| Exercise instructions |
Exactly the lines from the start of the data below through the line that contains "right wrist: (1678, 829)" are to be copied, with pictures left out.

| Data for the task |
▶

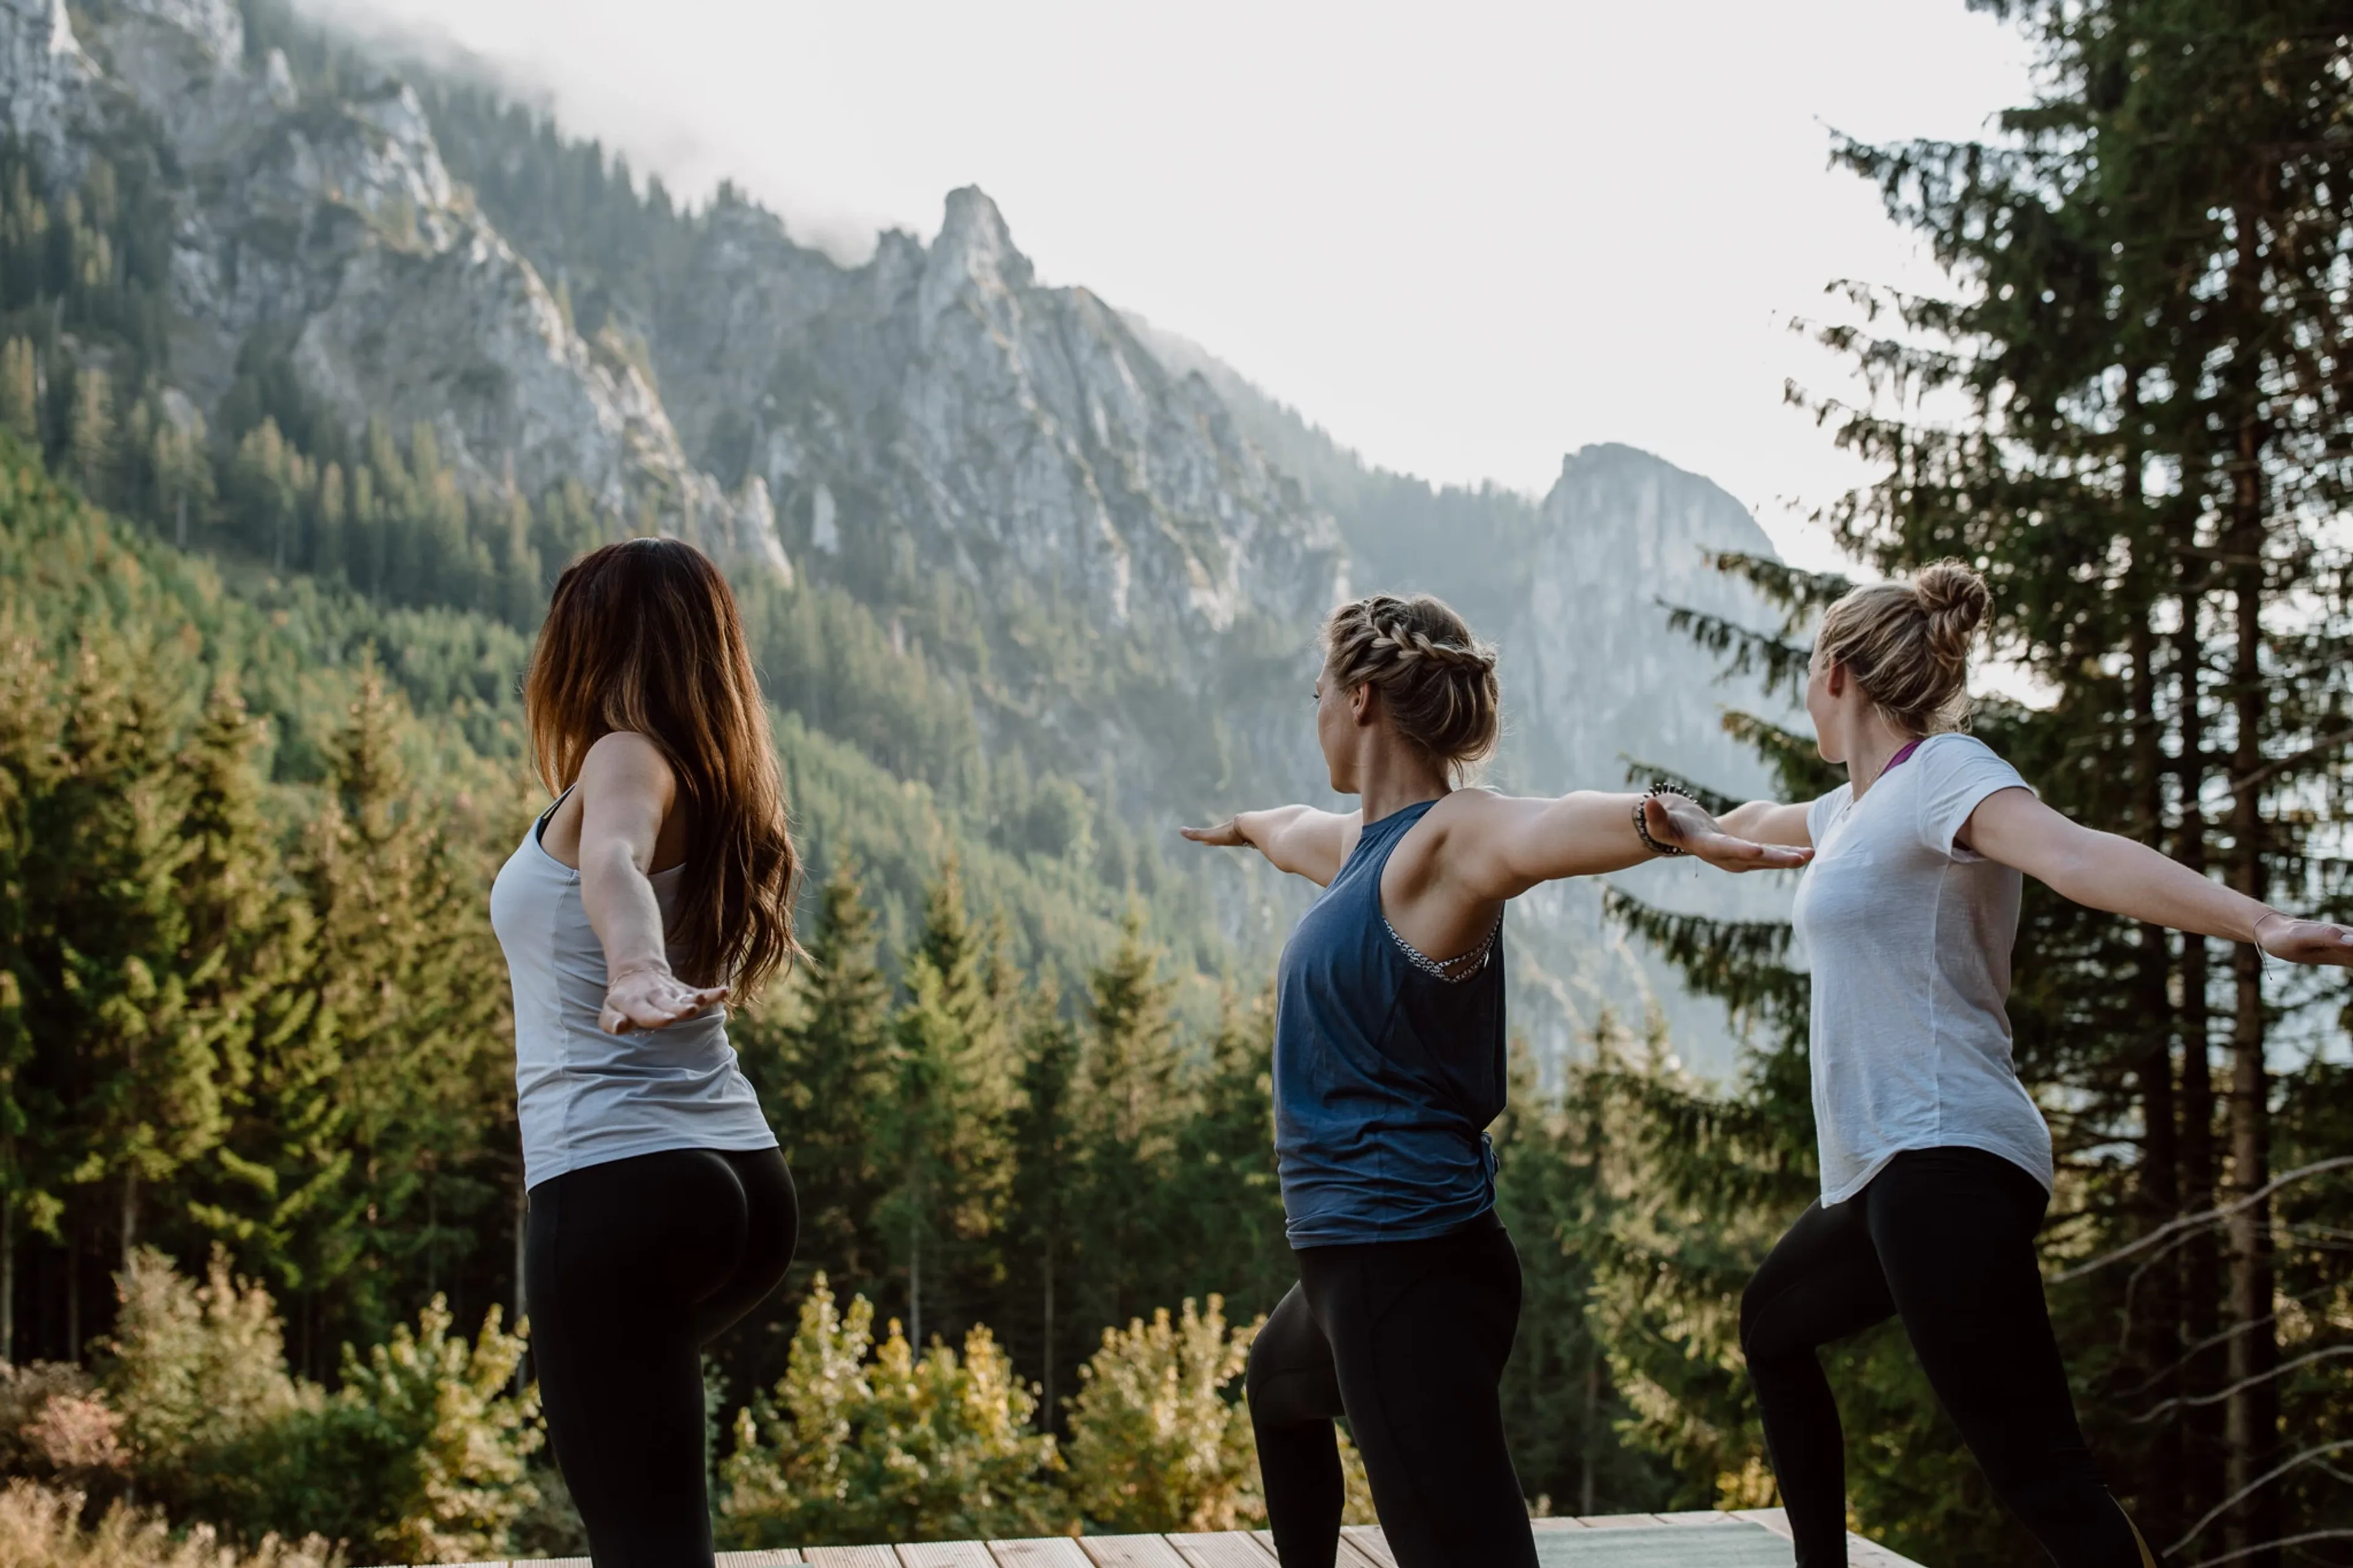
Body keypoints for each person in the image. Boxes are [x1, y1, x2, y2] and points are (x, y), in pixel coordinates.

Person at [1710, 561, 2353, 1568]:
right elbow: (1754, 825)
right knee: (1774, 1326)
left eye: (1806, 670)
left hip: (1946, 1158)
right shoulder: (1851, 813)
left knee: (2039, 1471)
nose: (1803, 690)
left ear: (1836, 673)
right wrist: (1678, 829)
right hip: (1888, 1171)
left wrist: (2258, 920)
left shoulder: (1946, 773)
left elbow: (2078, 854)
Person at [1182, 592, 1807, 1568]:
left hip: (1406, 1260)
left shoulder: (1450, 839)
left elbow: (1554, 824)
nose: (1311, 713)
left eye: (1316, 693)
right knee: (1280, 1387)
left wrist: (1670, 821)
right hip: (1361, 1262)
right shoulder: (1357, 852)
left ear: (1357, 700)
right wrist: (1234, 826)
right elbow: (1288, 824)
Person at [490, 538, 803, 1567]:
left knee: (641, 1544)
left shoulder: (624, 756)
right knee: (662, 1528)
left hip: (618, 1183)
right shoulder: (717, 778)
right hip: (741, 1184)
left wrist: (633, 967)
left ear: (591, 642)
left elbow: (613, 860)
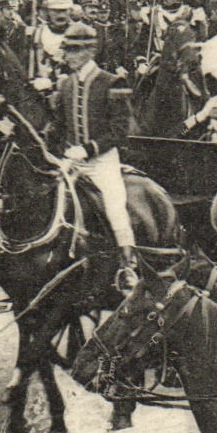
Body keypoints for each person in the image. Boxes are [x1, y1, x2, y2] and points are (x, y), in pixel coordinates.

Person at [49, 21, 140, 291]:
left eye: (76, 50)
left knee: (114, 206)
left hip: (102, 162)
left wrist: (88, 149)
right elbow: (59, 126)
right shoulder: (65, 84)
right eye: (68, 50)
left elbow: (119, 131)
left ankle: (128, 265)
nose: (70, 56)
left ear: (90, 51)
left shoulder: (111, 82)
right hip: (72, 161)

◀

| Answer box |
Body keypoints for each person in the image. Boxes are [x1, y1, x2, y2] and points are (x, y), in pixel coordinates.

Person at [1710, 561, 2353, 1568]:
right elbow: (1754, 825)
right knee: (1774, 1326)
left eye: (1806, 670)
left hip: (1946, 1158)
right shoulder: (1851, 813)
left knee: (2039, 1471)
nose: (1803, 690)
left ear: (1836, 673)
right wrist: (1678, 829)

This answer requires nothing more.